More effective work streams across teams, brands, and agencies.
With marketing complexity increasing every day, the urgency and attention needed to reduce your communications and content silos has never been greater. Luckily, marketers have a strong collaborative history of co-creation, so iterative changes in behaviors and discipline isn’t too foreign.
Adopting and adapting collaborative marketing practices is an effective means where teams can come together and begin to break down silos. Updating our practices and routines becomes a strategic advantage that increases our ability to co-create and align across our communications mix.
Part of my role at Opal involves research and analysis of marketing collaboration. It’s a broad and somewhat daunting area of study, as there are many variables to measure across a systemic problem. Some of these sticking points we can’t change easily, things like company culture, hierarchy, or physical attributes like distributed teams or time zones.
In order to focus the research, we first look across the core functions of marketing and measure variables, or key drivers, that we know increase collaboration effectiveness. Core functions include “Strategy & Planning” to “Creative & Production” on across to “Distribution & Delivery”, etc. Examining and measuring the key drivers of Visibility, Alignment and Efficiency gives us an interesting look at the overall effectiveness of the “marketing process”.
Adopting and adapting collaborative marketing practices is an effective means where teams can come together and begin to break down silos.
Key drivers of collaboration:
- Visibility - Can individuals access work products across teams, agencies and partners?
- Alignment - Are practitioners able to pivot against strategy? Is there a shared language?
- Efficiency - What obstacles decrease speed or increase churn?
Symptoms of Silos
Beyond the anecdotal evidence and emotional pain that comes with poor collaboration, there are very real and very interesting signals we see in our research.
76% - Indicate poor review & approval processes How is your approval process working? Is it consistent? Regularity of reviews, consistency of approvals, and stakeholder responsiveness are all factors that impact collaboration.
81% - Suffer from poor strategic alignment Does approved content and overall campaigns reflect the original strategy? Even the best strategies can fall apart as one gets closer to execution.
+90% - Report late or up to the last minute campaign launches You’re not alone, but this is a very strong signal we see in the data. But why the last minute scramble? Complexity is a factor, but so are poor communication and alignment.
Steal These Marketing Practices
It’s just like riding a bike: You can provide a bit of coaching, and the learner may pick up a few techniques through observation, but there’s no learning to ride except through the act of trying.
70% of marketers struggle with ineffective reviews of content. Even more indicate that their review and approval process needs improvement. Lack of a solid review is most likely killing your process.

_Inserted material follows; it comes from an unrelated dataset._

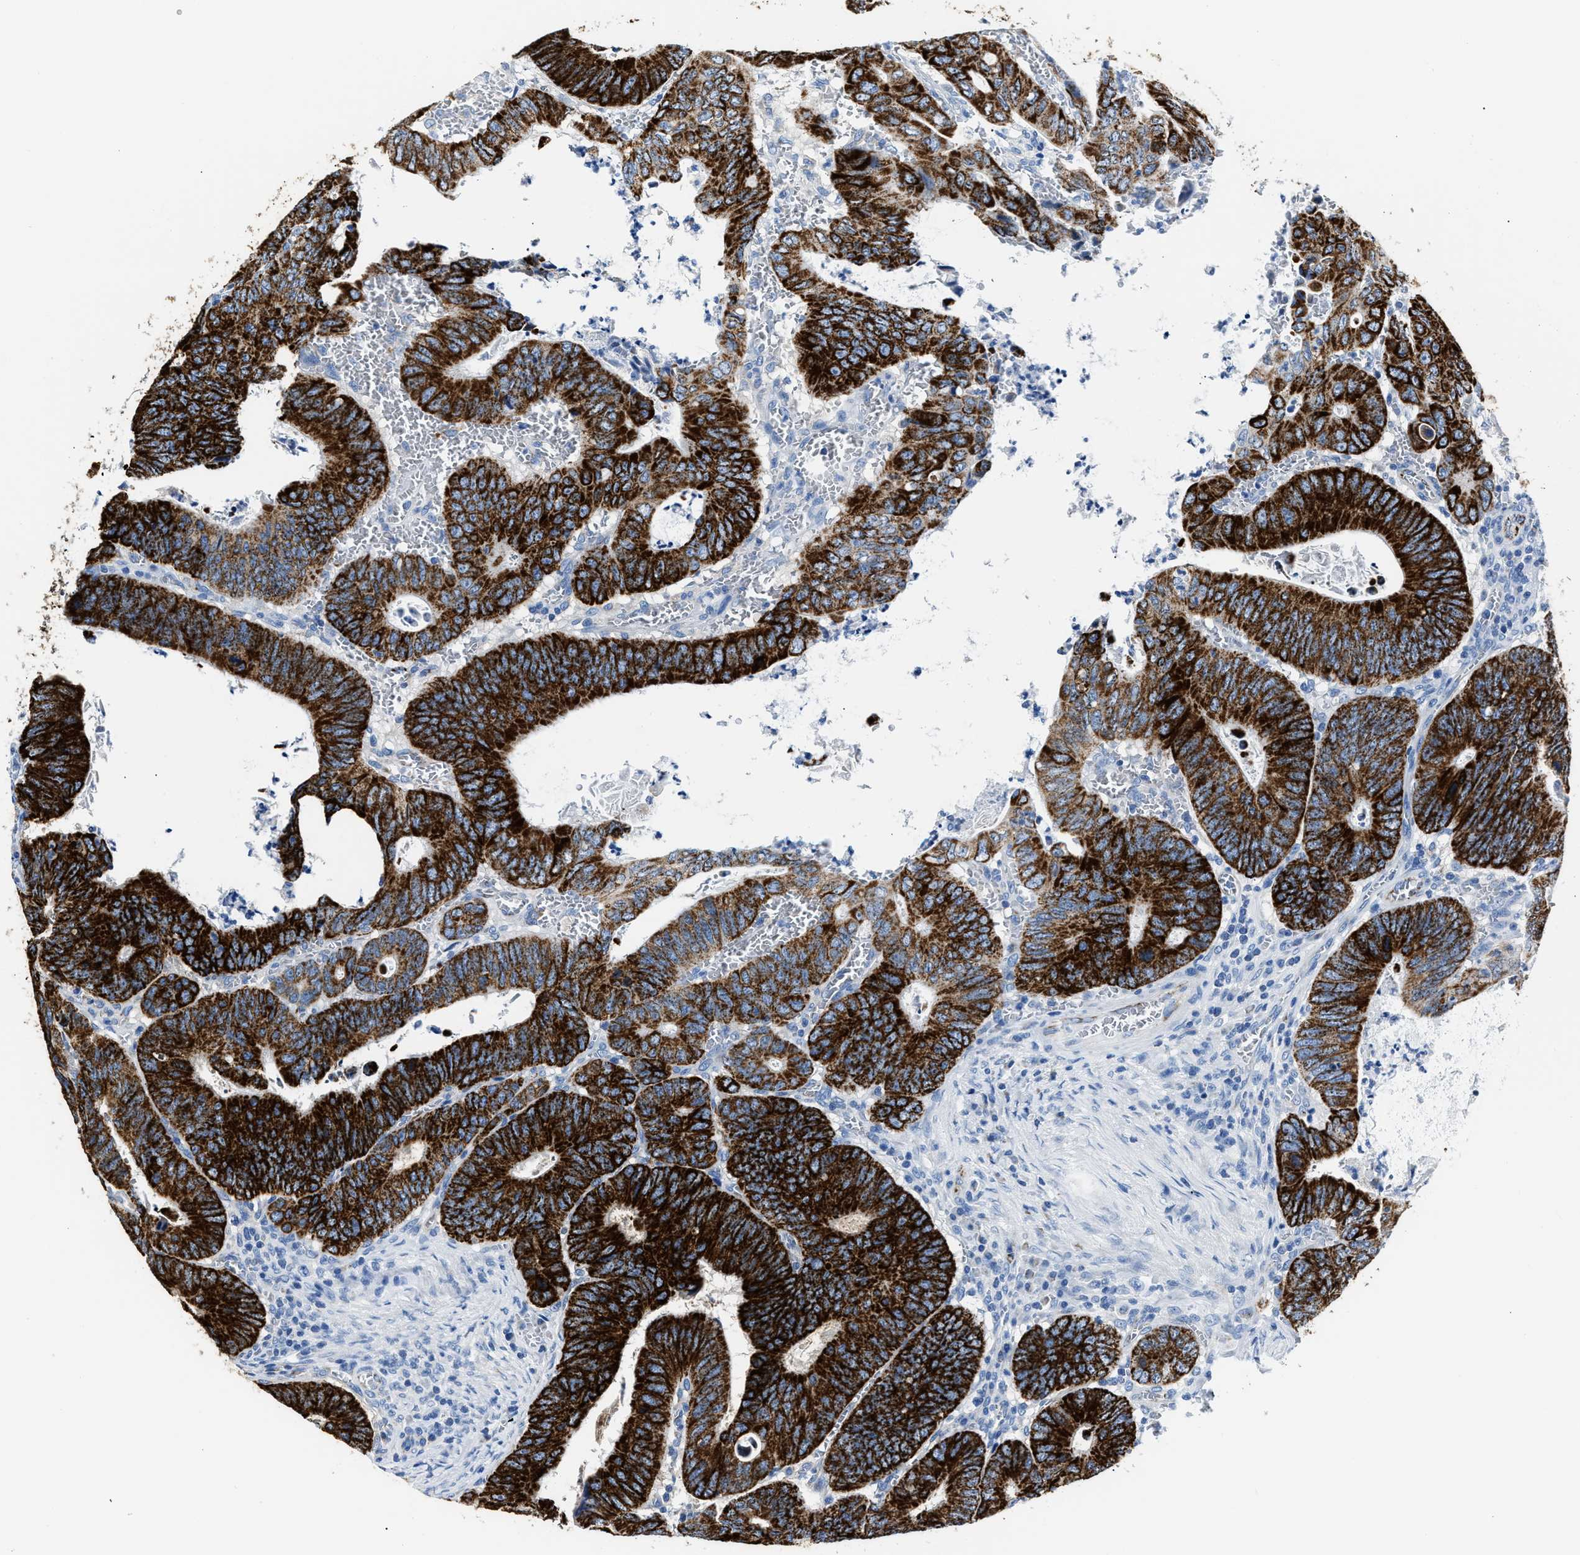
{"staining": {"intensity": "strong", "quantity": ">75%", "location": "cytoplasmic/membranous"}, "tissue": "colorectal cancer", "cell_type": "Tumor cells", "image_type": "cancer", "snomed": [{"axis": "morphology", "description": "Inflammation, NOS"}, {"axis": "morphology", "description": "Adenocarcinoma, NOS"}, {"axis": "topography", "description": "Colon"}], "caption": "Tumor cells demonstrate strong cytoplasmic/membranous expression in about >75% of cells in colorectal adenocarcinoma. (DAB (3,3'-diaminobenzidine) IHC, brown staining for protein, blue staining for nuclei).", "gene": "AMACR", "patient": {"sex": "male", "age": 72}}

Its a basic practice that ensures overall calendar accuracy, visibility of the pipeline and provides the structure for a faster moving team. Effective and regular reviews are fundamental to any marketing process.
70% of marketers struggle with ineffective reviews of content.
Content sprints provide focus, agreement on high-priority tasks and a rhythm towards increasing your pace of production. They are essentially finite periods of work-time devoted towards a common objective. A time-boxed set of tasks that need completion before a Content Review.
Sprints are ideal for orchestrating omni-channel marketing and communications as they bring together siloed resources who may not be working collaboratively together. We see marketers adopting this practice across B2B and B2C as they are better able coordinate their channels and campaigns.
Fiscal planning calendars have almost no natural relationship with your marketing. Yet, every year, the Finance Gods demand that we predict the market, plot out significant spends, campaigns, and events.
Luckily there is a growing practice called Story Forecasting. It's a monthly or quarterly exercise where teams take a high-level look at the market, what stories are in market and what stories should be in market.